#### Your assignment
Reproduce the following material word for word, from the first line to the last.

▼

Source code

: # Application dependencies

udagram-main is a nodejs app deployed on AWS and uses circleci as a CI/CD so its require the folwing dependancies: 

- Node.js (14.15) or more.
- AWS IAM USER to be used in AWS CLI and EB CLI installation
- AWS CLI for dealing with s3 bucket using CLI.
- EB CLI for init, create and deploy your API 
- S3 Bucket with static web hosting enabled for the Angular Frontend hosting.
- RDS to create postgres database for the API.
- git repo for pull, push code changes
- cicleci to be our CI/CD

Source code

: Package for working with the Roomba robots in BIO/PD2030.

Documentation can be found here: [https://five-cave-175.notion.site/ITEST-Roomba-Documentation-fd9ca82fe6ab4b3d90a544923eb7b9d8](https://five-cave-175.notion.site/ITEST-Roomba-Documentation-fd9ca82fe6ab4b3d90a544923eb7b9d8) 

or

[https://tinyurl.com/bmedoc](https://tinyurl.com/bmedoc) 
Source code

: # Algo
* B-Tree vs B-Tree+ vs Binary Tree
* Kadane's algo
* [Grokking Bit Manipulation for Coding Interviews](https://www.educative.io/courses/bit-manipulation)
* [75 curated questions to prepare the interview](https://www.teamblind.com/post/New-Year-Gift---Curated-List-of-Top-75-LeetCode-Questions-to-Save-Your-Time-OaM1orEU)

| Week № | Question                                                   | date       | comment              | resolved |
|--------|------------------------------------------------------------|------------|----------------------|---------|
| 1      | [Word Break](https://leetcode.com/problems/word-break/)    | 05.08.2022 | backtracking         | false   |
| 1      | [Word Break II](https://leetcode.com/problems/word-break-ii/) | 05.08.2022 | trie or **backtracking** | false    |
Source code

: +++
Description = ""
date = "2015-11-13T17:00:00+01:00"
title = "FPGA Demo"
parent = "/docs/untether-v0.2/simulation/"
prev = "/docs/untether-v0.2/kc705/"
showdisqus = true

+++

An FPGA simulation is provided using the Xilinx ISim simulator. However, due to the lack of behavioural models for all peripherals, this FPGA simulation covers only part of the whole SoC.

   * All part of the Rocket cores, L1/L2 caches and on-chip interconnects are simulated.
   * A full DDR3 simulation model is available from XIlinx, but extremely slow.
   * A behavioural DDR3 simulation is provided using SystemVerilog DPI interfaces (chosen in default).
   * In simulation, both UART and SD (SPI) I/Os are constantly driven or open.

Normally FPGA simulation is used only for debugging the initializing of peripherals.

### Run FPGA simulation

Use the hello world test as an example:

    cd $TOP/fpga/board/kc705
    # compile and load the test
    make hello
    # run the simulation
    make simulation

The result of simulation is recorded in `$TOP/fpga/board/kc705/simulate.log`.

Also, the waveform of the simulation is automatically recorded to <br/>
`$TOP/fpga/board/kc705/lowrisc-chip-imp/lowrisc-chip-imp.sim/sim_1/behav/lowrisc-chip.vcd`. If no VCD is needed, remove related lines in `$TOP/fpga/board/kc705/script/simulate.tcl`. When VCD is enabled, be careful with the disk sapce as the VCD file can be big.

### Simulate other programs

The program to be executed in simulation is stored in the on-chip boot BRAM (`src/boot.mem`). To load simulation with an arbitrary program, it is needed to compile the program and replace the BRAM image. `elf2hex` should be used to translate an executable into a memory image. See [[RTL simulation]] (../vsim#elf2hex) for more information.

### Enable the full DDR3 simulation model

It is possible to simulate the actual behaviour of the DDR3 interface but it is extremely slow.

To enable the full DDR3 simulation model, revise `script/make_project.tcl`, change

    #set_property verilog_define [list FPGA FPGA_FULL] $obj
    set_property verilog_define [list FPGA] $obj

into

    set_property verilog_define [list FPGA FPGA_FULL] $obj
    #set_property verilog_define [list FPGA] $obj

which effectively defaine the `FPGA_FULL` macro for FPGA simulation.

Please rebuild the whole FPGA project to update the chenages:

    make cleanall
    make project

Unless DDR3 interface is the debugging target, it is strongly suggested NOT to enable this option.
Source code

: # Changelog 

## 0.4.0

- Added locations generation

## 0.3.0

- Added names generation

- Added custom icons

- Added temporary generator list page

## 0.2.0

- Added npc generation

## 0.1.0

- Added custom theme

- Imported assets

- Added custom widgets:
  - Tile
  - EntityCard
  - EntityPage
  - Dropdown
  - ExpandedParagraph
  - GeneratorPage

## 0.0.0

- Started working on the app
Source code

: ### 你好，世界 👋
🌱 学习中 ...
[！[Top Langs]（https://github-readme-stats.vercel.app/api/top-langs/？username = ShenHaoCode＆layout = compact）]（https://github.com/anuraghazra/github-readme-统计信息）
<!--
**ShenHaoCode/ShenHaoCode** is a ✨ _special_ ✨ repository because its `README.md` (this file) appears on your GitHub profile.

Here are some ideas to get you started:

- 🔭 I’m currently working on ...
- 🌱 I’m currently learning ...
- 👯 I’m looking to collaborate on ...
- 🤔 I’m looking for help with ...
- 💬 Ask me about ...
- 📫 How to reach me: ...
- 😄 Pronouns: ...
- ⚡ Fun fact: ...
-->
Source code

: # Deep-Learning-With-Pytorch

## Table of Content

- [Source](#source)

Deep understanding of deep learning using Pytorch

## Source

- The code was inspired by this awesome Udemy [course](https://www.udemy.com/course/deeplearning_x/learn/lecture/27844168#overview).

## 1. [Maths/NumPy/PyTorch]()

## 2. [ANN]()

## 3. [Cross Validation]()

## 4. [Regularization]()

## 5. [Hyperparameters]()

▲

#### Output for this task
Source code

: # Application dependencies

udagram-main is a nodejs app deployed on AWS and uses circleci as a CI/CD so its require the folwing dependancies: 

- Node.js (14.15) or more.
- AWS IAM USER to be used in AWS CLI and EB CLI installation
- AWS CLI for dealing with s3 bucket using CLI.
- EB CLI for init, create and deploy your API 
- S3 Bucket with static web hosting enabled for the Angular Frontend hosting.
- RDS to create postgres database for the API.
- git repo for pull, push code changes
- cicleci to be our CI/CD

Source code

: Package for working with the Roomba robots in BIO/PD2030.

Documentation can be found here: [https://five-cave-175.notion.site/ITEST-Roomba-Documentation-fd9ca82fe6ab4b3d90a544923eb7b9d8](https://five-cave-175.notion.site/ITEST-Roomba-Documentation-fd9ca82fe6ab4b3d90a544923eb7b9d8) 

or

[https://tinyurl.com/bmedoc](https://tinyurl.com/bmedoc) 
Source code

: # Algo
* B-Tree vs B-Tree+ vs Binary Tree
* Kadane's algo
* [Grokking Bit Manipulation for Coding Interviews](https://www.educative.io/courses/bit-manipulation)
* [75 curated questions to prepare the interview](https://www.teamblind.com/post/New-Year-Gift---Curated-List-of-Top-75-LeetCode-Questions-to-Save-Your-Time-OaM1orEU)

| Week № | Question                                                   | date       | comment              | resolved |
|--------|------------------------------------------------------------|------------|----------------------|---------|
| 1      | [Word Break](https://leetcode.com/problems/word-break/)    | 05.08.2022 | backtracking         | false   |
| 1      | [Word Break II](https://leetcode.com/problems/word-break-ii/) | 05.08.2022 | trie or **backtracking** | false    |
Source code

: +++
Description = ""
date = "2015-11-13T17:00:00+01:00"
title = "FPGA Demo"
parent = "/docs/untether-v0.2/simulation/"
prev = "/docs/untether-v0.2/kc705/"
showdisqus = true

+++

An FPGA simulation is provided using the Xilinx ISim simulator. However, due to the lack of behavioural models for all peripherals, this FPGA simulation covers only part of the whole SoC.

   * All part of the Rocket cores, L1/L2 caches and on-chip interconnects are simulated.
   * A full DDR3 simulation model is available from XIlinx, but extremely slow.
   * A behavioural DDR3 simulation is provided using SystemVerilog DPI interfaces (chosen in default).
   * In simulation, both UART and SD (SPI) I/Os are constantly driven or open.

Normally FPGA simulation is used only for debugging the initializing of peripherals.

### Run FPGA simulation

Use the hello world test as an example:

    cd $TOP/fpga/board/kc705
    # compile and load the test
    make hello
    # run the simulation
    make simulation

The result of simulation is recorded in `$TOP/fpga/board/kc705/simulate.log`.

Also, the waveform of the simulation is automatically recorded to <br/>
`$TOP/fpga/board/kc705/lowrisc-chip-imp/lowrisc-chip-imp.sim/sim_1/behav/lowrisc-chip.vcd`. If no VCD is needed, remove related lines in `$TOP/fpga/board/kc705/script/simulate.tcl`. When VCD is enabled, be careful with the disk sapce as the VCD file can be big.

### Simulate other programs

The program to be executed in simulation is stored in the on-chip boot BRAM (`src/boot.mem`). To load simulation with an arbitrary program, it is needed to compile the program and replace the BRAM image. `elf2hex` should be used to translate an executable into a memory image. See [[RTL simulation]] (../vsim#elf2hex) for more information.

### Enable the full DDR3 simulation model

It is possible to simulate the actual behaviour of the DDR3 interface but it is extremely slow.

To enable the full DDR3 simulation model, revise `script/make_project.tcl`, change

    #set_property verilog_define [list FPGA FPGA_FULL] $obj
    set_property verilog_define [list FPGA] $obj

into

    set_property verilog_define [list FPGA FPGA_FULL] $obj
    #set_property verilog_define [list FPGA] $obj

which effectively defaine the `FPGA_FULL` macro for FPGA simulation.

Please rebuild the whole FPGA project to update the chenages:

    make cleanall
    make project

Unless DDR3 interface is the debugging target, it is strongly suggested NOT to enable this option.
Source code

: # Changelog 

## 0.4.0

- Added locations generation

## 0.3.0

- Added names generation

- Added custom icons

- Added temporary generator list page

## 0.2.0

- Added npc generation

## 0.1.0

- Added custom theme

- Imported assets

- Added custom widgets:
  - Tile
  - EntityCard
  - EntityPage
  - Dropdown
  - ExpandedParagraph
  - GeneratorPage

## 0.0.0

- Started working on the app
Source code

: ### 你好，世界 👋
🌱 学习中 ...
[！[Top Langs]（https://github-readme-stats.vercel.app/api/top-langs/？username = ShenHaoCode＆layout = compact）]（https://github.com/anuraghazra/github-readme-统计信息）
<!--
**ShenHaoCode/ShenHaoCode** is a ✨ _special_ ✨ repository because its `README.md` (this file) appears on your GitHub profile.

Here are some ideas to get you started:

- 🔭 I’m currently working on ...
- 🌱 I’m currently learning ...
- 👯 I’m looking to collaborate on ...
- 🤔 I’m looking for help with ...
- 💬 Ask me about ...
- 📫 How to reach me: ...
- 😄 Pronouns: ...
- ⚡ Fun fact: ...
-->
Source code

: # Deep-Learning-With-Pytorch

## Table of Content

- [Source](#source)

Deep understanding of deep learning using Pytorch

## Source

- The code was inspired by this awesome Udemy [course](https://www.udemy.com/course/deeplearning_x/learn/lecture/27844168#overview).

## 1. [Maths/NumPy/PyTorch]()

## 2. [ANN]()

## 3. [Cross Validation]()

## 4. [Regularization]()

## 5. [Hyperparameters]()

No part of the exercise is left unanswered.